Library of the Week — Smolagents

Smolagents — Hugging Face’s minimal framework for building tool-calling agents in pure Python

GitHub · Language: Python · License: Apache 2.0

What it does

Smolagents is Hugging Face’s lightweight agent framework that lets LLMs write and execute Python code to solve tasks, rather than relying on rigid JSON tool-calling schemas. It’s aimed at developers who want capable agents without the abstraction overhead of LangChain or LlamaIndex. The core loop is intentionally simple: model thinks, writes code, code runs, repeat.

Why it stands out

Code agents over JSON agents — instead of parsing structured tool calls, the model writes actual Python that gets executed in a sandboxed interpreter.
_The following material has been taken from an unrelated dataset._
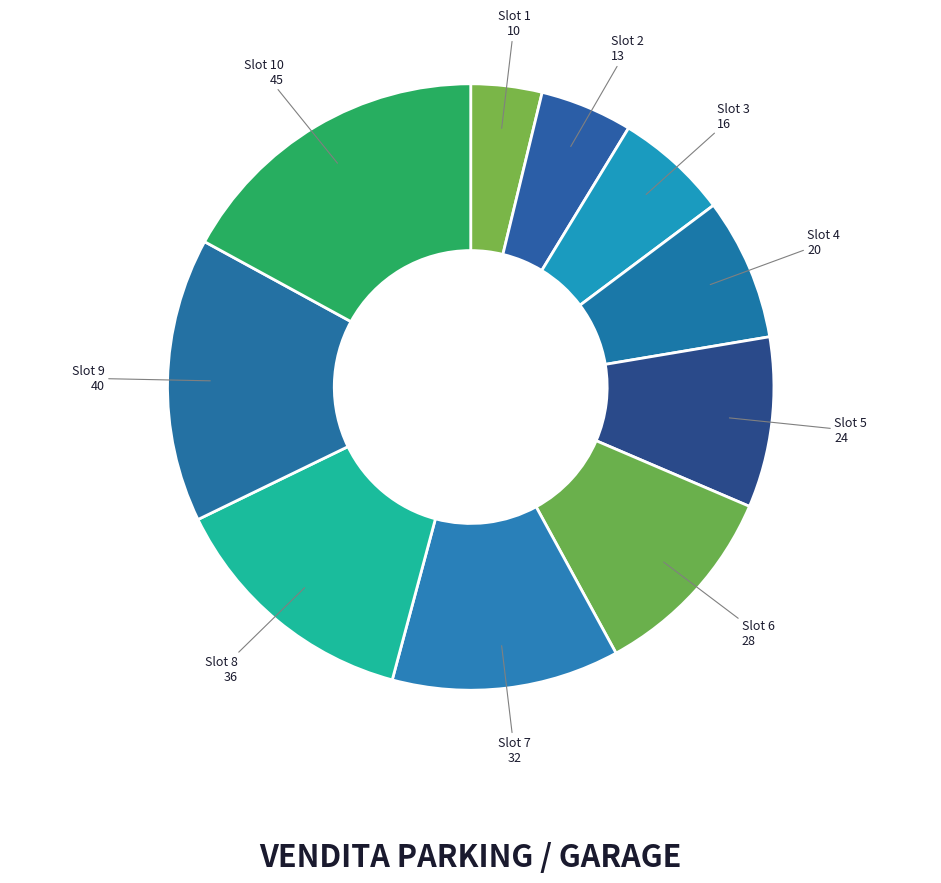

Is there a majority slice in this chart?

No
This makes multi-step reasoning dramatically more composable and less brittle.
Tiny surface area — the core library is a few hundred lines. You can read and understand the entire execution loop in an afternoon, which matters when you’re debugging agents in production.
First-class support for local and hosted models — works with Hugging Face Inference API, local Transformers models, and has adapters for OpenAI-compatible endpoints (GPT-5.5, Claude Opus 4.8, etc.) with minimal config changes.
Built-in tool library — ships with ready-made tools for web search, code execution, image generation, and file I/O, so you’re not building from scratch.

Quick start

from smolagents import CodeAgent, DuckDuckGoSearchTool, HfApiModel

model = HfApiModel(model_id="Qwen/Qwen3-32B")

agent = CodeAgent(
    tools=[DuckDuckGoSearchTool()],
    model=model,
)

result = agent.run(
    "Find the latest benchmark scores for Devstral 2 and summarize them."
)
print(result)

When to use it

You want agents that can do real multi-step computation (data wrangling, API calls, math) and JSON tool schemas keep breaking on complex tasks.
You’re already in the Hugging Face ecosystem and want something that integrates naturally with Transformers and the Hub.
You need a framework you can actually read and modify — not one where debugging requires spelunking through 40 layers of abstraction.

When to skip it

Code execution in your environment is a security concern and sandboxing adds too much ops overhead — the code-first model is the whole point, so if you can’t run it safely, you lose the core value proposition.
You need production-grade observability, retry logic, and state persistence out of the box; smolagents is still young here and you’ll be stitching those pieces together yourself.

A note on sandboxing

The code-first design means the local executor is the attack surface, and it has shipped real CVEs (code injection and SSRF disclosed in early-to-mid 2026). Don’t run smolagents against untrusted inputs in the default LocalPythonExecutor — use one of the sandboxed execution backends the project now provides (E2B, Modal, Docker, or WebAssembly). Treat the local executor as a dev-loop convenience, not a production posture.

The verdict

Smolagents is the most honest implementation of the “LLMs are good at writing code” insight, and the minimal design makes it genuinely auditable. It’s not the right choice if you need a batteries-included platform, but for developers who want a clean foundation to build on without fighting their framework, it’s hard to beat right now.